- Data provided
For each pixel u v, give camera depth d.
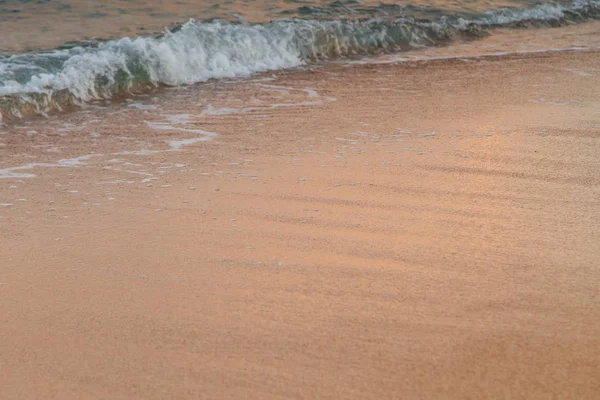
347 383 2.32
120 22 8.60
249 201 3.91
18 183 4.23
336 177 4.27
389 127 5.33
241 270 3.11
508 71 7.32
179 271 3.11
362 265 3.14
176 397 2.27
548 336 2.57
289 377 2.35
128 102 6.26
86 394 2.29
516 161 4.54
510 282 2.98
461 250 3.28
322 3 9.98
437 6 10.43
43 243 3.42
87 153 4.82
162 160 4.64
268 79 7.11
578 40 9.19
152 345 2.55
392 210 3.77
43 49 7.35
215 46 7.68
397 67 7.64
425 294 2.88
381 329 2.62
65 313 2.78
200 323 2.69
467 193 4.00
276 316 2.73
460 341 2.54
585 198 3.95
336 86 6.77
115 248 3.35
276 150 4.81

- Task to carry out
From the first line to the last, retype the data exactly, but omit every image.

- Answer section
For each pixel u v, give camera depth d.
347 383 2.32
120 22 8.60
249 201 3.91
18 183 4.23
336 177 4.27
389 127 5.33
241 270 3.11
508 71 7.32
179 271 3.11
362 265 3.14
176 397 2.27
548 336 2.57
289 377 2.35
128 102 6.26
86 394 2.29
516 161 4.54
510 282 2.98
461 250 3.28
322 3 9.98
437 6 10.43
43 243 3.42
87 153 4.82
162 160 4.64
268 79 7.11
578 40 9.19
152 345 2.55
392 210 3.77
43 49 7.35
215 46 7.68
397 67 7.64
425 294 2.88
381 329 2.62
65 313 2.78
200 323 2.69
467 193 4.00
276 316 2.73
460 341 2.54
585 198 3.95
336 86 6.77
115 248 3.35
276 150 4.81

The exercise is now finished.